Loading transformer models
DeLFT integrates HuggingFace transformers as Keras layers. A transformer can be loaded from three different sources, in order of preference (each falls back to the next if the resource is not found):
- Local directory — a self-contained HuggingFace-format model directory (config, tokenizer, weights), declared via
model_dirindelft/resources-registry.json. - Plain (legacy) checkpoint — separate config, weights and vocabulary files, declared via
path-config,path-weightsandpath-vocabentries. Used to load older BERT-style checkpoints downloaded directly from the original GitHub releases. - HuggingFace Hub — fetched online by name when no registry entry matches.

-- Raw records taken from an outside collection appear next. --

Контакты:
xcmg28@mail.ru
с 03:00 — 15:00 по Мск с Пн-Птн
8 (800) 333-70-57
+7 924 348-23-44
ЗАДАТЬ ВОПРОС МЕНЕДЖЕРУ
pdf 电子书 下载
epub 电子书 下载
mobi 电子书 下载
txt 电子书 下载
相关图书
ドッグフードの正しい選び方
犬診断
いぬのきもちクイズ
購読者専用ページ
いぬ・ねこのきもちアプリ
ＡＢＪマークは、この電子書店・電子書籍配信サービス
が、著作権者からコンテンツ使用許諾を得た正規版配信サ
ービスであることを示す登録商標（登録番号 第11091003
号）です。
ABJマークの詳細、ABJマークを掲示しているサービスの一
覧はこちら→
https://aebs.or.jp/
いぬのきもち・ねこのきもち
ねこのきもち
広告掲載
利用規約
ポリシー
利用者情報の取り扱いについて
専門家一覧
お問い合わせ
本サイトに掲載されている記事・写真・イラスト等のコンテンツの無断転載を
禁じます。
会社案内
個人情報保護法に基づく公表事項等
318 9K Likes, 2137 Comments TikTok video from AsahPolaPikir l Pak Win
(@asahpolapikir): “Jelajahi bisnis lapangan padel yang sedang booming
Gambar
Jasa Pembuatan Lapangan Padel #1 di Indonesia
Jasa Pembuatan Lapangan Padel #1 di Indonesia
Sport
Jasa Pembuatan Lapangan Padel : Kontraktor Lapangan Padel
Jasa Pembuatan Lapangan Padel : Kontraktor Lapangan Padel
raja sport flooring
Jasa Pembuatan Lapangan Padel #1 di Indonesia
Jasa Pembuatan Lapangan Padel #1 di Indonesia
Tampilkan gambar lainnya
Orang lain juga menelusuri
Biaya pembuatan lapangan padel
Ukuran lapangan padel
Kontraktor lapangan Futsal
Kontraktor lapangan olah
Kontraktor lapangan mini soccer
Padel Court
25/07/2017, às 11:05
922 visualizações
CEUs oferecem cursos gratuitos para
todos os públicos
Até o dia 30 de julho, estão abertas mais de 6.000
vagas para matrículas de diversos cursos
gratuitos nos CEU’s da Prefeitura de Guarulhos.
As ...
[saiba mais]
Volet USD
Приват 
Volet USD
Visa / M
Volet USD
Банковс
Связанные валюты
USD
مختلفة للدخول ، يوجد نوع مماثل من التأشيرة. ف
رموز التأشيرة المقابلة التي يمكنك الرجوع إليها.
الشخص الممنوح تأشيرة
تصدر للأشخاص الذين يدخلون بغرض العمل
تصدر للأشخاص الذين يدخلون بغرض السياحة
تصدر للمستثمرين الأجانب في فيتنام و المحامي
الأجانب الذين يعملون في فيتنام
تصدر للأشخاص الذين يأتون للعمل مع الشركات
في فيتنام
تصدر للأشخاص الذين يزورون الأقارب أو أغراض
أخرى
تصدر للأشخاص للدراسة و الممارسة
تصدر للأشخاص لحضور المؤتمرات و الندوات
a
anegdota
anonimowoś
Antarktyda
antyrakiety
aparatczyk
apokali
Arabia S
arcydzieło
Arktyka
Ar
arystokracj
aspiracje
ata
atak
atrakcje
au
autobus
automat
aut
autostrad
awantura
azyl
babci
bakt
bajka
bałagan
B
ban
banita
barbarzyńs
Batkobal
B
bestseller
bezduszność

Requires network access; private repositories require
HF_ACCESS_TOKENin the environment.
The selection logic is implemented in delft/utilities/Transformer.py (configure_from_registry / init_preprocessor / instantiate_layer).
Loading sources
| Transformer | Description | Registry entry? | Hugging Face Hub? | Loader path (Transformer.py) |
|---|---|---|---|---|
allenai/scibert_scivocab_cased |
SciBERT pulled from the Hub by name | no | yes | LOADING_METHOD_HUGGINGFACE_NAME — AutoModel.from_pretrained(name) |
portiz/matbert |
RoBERTa-based model saved locally as a HF directory | yes — only model_dir is needed |
no | LOADING_METHOD_LOCAL_MODEL_DIR — AutoModel.from_pretrained(model_dir) |
scibert (legacy GitHub release) |
Original SciBERT TF1 checkpoint with separate files | yes — path-config, path-weights, path-vocab required |
no | LOADING_METHOD_PLAIN_MODEL — BertTokenizer.from_pretrained(path-vocab) + manual config/weights load |
Configuration examples
Local HuggingFace-format directory (preferred for local models):
{
"name": "portiz/matbert",
"model_dir": "/Users/lfoppiano/development/projects/embeddings/pre-trained-embeddings/matbert",
"lang": "en"
}
Plain (legacy) checkpoint with separate config / weights / vocabulary files:
{
"name": "dmis-lab/biobert-base-cased-v1.2",
"path-config": "/media/lopez/T5/embeddings/biobert_v1.2_pubmed/bert_config.json",
"path-weights": "/media/lopez/T5/embeddings/biobert_v1.2_pubmed/model.ckpt-1000000",
"path-vocab": "/media/lopez/T5/embeddings/biobert_v1.2_pubmed/vocab.txt",
"lang": "en"
}
Hub-only (no registry entry needed) — just pass the Hub model id on the command line:
python -m delft.applications.grobidTagger header train --architecture BERT_CRF --transformer allenai/scibert_scivocab_cased
Notes
- For models whose Hub name contains
casedoruncased, DeLFT forcesdo_lower_caseaccordingly to work around tokenizers shipped without an explicit casing configuration (seeTransformer.py:122-147and issue #144). - When DeLFT saves a fine-tuned model, the transformer layer is serialized inside the model directory using a fourth (internal) loading method,
LOADING_METHOD_DELFT_MODEL, with the file nametransformer-config.json. This is automatic and not user-configurable.